The goal of this work is to characterize scientific data transfers and to determine the suitability of dynamic virtual circuit service for these transfers instead of the currently used IP-routed service. Specifically, logs collected by servers executing a commonly used scientific data transfer application, GridFTP, are obtained from three US super-computing/scientific research centers, NERSC, SLAC, and NCAR, and analyzed. Dynamic virtual circuit (VC) service, a relatively new offering from providers such as ESnet and Internet2, allows for the selection of a path on which a rate-guaranteed connection is established prior to data transfer. Given VC setup overhead, the first analysis of the GridFTP transfer logs characterizes the duration of sessions, where a session consists of multiple back-to-back transfers executed in batch mode between the same two GridFTP servers.
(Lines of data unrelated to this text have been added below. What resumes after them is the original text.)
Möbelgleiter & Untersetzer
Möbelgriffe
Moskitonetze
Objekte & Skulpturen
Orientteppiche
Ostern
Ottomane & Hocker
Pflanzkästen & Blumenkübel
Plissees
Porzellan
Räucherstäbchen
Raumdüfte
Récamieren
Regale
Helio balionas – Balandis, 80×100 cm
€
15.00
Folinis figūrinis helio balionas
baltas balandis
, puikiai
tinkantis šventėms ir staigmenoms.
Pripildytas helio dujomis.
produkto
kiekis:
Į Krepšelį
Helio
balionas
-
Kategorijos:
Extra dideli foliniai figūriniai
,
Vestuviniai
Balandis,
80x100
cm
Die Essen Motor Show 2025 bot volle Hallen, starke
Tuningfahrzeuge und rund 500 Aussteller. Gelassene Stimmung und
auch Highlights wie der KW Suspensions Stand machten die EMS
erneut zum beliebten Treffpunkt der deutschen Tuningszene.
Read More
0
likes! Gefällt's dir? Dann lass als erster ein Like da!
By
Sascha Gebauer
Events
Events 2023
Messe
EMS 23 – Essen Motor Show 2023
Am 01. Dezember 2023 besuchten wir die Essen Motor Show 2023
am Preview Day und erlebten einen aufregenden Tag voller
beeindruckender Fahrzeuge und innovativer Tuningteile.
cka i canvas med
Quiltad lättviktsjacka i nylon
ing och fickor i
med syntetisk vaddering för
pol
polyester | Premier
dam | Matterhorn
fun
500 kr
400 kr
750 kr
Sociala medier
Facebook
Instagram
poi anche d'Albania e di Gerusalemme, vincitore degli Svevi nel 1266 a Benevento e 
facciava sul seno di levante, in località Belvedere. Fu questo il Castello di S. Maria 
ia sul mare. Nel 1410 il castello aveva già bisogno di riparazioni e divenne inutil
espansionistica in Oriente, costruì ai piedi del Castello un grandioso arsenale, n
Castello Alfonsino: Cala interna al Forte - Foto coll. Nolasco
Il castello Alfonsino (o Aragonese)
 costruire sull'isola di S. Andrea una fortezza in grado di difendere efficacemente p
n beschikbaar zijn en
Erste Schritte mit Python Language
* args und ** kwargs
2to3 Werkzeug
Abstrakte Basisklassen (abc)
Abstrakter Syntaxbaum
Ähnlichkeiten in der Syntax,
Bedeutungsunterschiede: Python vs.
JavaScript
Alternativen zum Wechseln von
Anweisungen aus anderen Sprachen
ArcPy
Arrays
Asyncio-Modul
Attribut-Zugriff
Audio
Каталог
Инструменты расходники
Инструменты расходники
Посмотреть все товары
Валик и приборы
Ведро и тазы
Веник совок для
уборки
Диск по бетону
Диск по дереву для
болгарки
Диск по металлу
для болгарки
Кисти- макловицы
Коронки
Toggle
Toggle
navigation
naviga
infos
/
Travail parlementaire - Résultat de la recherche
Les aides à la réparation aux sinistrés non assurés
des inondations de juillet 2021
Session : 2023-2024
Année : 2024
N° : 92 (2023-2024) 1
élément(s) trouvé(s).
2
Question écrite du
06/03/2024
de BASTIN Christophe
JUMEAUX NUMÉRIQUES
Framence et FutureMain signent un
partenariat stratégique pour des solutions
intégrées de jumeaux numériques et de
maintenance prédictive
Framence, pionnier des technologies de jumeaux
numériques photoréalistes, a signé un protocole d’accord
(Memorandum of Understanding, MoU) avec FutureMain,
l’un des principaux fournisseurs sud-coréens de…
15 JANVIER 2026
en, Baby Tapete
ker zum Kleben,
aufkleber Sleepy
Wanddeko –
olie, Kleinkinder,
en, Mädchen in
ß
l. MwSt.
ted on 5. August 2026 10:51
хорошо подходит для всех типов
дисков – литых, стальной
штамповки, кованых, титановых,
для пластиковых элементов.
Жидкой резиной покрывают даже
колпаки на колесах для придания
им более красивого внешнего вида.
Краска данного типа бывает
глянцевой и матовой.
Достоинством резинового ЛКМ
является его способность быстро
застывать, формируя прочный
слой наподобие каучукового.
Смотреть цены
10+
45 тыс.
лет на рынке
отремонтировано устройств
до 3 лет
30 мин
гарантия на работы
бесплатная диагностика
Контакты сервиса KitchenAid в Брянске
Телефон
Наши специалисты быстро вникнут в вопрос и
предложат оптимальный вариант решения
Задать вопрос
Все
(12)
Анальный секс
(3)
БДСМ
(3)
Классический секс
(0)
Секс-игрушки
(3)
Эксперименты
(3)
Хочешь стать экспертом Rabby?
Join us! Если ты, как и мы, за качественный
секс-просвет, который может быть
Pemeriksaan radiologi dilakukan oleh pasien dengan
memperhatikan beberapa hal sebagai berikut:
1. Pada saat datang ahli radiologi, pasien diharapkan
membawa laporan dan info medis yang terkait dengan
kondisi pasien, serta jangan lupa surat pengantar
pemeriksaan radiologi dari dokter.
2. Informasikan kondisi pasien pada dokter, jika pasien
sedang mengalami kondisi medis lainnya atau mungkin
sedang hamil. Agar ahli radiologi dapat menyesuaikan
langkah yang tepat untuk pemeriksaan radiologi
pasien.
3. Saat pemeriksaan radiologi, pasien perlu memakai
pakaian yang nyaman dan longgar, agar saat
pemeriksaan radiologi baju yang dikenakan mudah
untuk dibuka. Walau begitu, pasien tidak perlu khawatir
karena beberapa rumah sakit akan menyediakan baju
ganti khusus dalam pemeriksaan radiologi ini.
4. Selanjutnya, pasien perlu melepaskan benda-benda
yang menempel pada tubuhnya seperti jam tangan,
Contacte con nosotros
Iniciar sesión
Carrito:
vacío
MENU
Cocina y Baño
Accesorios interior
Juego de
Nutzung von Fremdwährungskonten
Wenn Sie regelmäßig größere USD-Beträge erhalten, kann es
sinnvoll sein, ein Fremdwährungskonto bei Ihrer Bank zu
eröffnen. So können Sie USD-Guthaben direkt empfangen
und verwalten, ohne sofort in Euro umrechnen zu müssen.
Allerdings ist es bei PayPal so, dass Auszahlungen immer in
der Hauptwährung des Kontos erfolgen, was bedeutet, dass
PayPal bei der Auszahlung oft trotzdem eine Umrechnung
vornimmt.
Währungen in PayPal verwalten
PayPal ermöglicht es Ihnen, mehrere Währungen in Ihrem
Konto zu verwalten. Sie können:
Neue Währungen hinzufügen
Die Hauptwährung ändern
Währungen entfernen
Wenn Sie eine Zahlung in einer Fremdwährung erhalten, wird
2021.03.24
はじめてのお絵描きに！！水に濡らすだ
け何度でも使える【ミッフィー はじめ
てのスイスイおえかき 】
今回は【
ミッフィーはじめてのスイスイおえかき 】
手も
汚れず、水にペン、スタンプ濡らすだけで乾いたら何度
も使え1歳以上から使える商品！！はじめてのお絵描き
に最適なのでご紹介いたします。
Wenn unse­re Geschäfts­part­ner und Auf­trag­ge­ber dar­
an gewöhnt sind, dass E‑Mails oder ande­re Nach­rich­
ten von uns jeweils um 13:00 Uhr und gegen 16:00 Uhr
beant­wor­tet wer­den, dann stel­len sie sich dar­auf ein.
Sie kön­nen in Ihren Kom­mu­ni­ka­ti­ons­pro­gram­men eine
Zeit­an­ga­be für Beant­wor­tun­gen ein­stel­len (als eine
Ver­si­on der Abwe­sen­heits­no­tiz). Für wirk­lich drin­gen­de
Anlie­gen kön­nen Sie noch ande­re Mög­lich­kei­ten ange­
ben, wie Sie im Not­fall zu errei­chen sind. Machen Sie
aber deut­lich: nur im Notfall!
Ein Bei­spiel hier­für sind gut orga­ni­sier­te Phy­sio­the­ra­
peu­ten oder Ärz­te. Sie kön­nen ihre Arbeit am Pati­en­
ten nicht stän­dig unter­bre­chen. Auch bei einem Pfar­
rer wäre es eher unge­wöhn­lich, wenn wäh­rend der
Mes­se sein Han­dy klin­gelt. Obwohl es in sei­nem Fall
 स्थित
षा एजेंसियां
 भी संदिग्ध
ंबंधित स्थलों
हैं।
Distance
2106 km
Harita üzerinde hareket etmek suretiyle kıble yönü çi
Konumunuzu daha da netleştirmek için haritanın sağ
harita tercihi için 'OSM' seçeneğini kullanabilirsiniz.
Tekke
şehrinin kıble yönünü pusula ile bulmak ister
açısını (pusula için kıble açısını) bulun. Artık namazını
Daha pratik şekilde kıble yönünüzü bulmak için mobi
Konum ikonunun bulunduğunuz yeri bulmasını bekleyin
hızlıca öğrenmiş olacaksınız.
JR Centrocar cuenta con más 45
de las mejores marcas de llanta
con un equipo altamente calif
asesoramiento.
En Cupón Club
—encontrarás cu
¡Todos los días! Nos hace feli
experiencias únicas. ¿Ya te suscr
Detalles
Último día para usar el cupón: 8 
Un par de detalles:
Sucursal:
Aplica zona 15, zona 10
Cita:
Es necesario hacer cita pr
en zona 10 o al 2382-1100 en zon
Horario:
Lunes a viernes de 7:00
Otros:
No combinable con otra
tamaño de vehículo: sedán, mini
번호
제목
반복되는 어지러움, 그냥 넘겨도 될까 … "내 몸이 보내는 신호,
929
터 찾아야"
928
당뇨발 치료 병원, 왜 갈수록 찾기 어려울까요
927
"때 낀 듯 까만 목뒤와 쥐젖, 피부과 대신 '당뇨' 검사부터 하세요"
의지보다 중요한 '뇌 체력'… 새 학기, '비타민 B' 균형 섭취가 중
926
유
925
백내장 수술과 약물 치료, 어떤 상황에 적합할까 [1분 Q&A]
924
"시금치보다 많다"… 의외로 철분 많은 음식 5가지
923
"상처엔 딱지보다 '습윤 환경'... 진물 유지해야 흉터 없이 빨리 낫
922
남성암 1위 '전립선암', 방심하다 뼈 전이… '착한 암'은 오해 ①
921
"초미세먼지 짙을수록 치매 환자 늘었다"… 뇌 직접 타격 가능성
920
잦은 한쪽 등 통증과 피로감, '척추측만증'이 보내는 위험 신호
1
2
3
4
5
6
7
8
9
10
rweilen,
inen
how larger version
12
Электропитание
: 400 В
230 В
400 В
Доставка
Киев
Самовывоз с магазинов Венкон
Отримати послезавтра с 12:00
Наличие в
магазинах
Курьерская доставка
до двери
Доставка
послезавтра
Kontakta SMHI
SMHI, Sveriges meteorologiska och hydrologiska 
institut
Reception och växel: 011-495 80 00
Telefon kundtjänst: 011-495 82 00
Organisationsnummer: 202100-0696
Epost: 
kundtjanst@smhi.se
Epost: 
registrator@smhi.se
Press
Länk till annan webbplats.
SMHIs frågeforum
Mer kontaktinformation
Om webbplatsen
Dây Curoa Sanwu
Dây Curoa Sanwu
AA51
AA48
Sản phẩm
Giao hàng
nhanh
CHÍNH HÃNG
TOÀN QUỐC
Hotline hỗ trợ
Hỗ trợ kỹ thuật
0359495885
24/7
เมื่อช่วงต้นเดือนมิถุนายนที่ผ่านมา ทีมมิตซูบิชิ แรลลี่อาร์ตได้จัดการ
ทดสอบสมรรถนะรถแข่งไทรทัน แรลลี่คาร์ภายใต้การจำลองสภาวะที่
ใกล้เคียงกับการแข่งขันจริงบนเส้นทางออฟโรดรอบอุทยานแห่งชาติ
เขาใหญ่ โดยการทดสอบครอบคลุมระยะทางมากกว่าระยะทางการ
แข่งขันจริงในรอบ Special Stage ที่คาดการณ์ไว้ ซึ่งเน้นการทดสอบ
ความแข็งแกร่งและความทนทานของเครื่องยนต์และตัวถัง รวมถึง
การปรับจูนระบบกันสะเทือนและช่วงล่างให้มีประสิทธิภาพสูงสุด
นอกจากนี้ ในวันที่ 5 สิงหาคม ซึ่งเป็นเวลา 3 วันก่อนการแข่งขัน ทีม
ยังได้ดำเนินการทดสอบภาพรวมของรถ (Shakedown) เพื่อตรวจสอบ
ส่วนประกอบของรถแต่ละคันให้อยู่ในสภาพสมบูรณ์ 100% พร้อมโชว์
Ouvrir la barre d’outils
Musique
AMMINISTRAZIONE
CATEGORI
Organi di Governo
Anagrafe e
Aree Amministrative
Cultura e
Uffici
Of the NCAR-NICS sessions analyzed, 56% of all sessions (90% of all transfers) would have been long enough to be served with dynamic VC service. An analysis of transfer logs across four paths, NCAR-NICS, SLAC-BNL, NERSC-ORNL and NERSC-ANL, shows significant throughput variance, where NICS, BNL, ORNL, and ANL are other US national laboratories. For example, on the NERSC-ORNL path, the inter-quartile range was 695 Mbps, with a maximum value of 3.64 Gbps and a minimum value of 758 Mbps. An analysis of the impact of various factors that are potential causes of this variance is also presented.